* _WORK TO COMPLETE_
Edit the text of the material below so that "cookies" becomes "trackers", leaving everything else unchanged. Leave the pictures out of your answer.

Dataset excerpts:
--- START ---

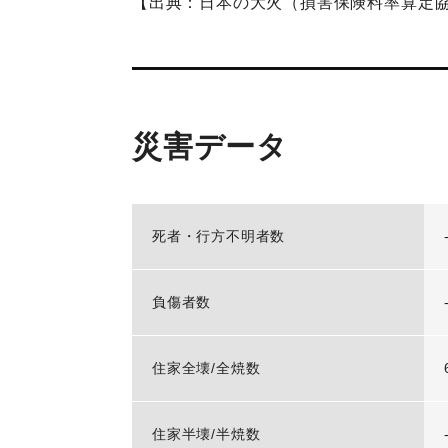
【出典：日本の大火（損害保険料率算定協会,
災害データ
死者・行方不明者数
負傷者数
住家全壊/全焼数
住家半壊/半焼数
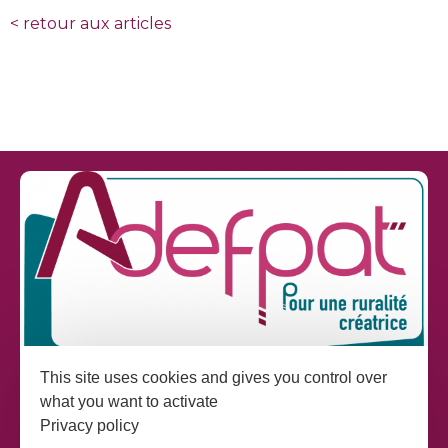
<
retour aux articles
This site uses cookies and gives you control over
what you want to activate
Adefpat
Privacy policy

--- END ---

* _SOLUTION BELOW_
【出典：日本の大火（損害保険料率算定協会,
災害データ
死者・行方不明者数
負傷者数
住家全壊/全焼数
住家半壊/半焼数
<
retour aux articles
This site uses trackers and gives you control over
what you want to activate
Adefpat
Privacy policy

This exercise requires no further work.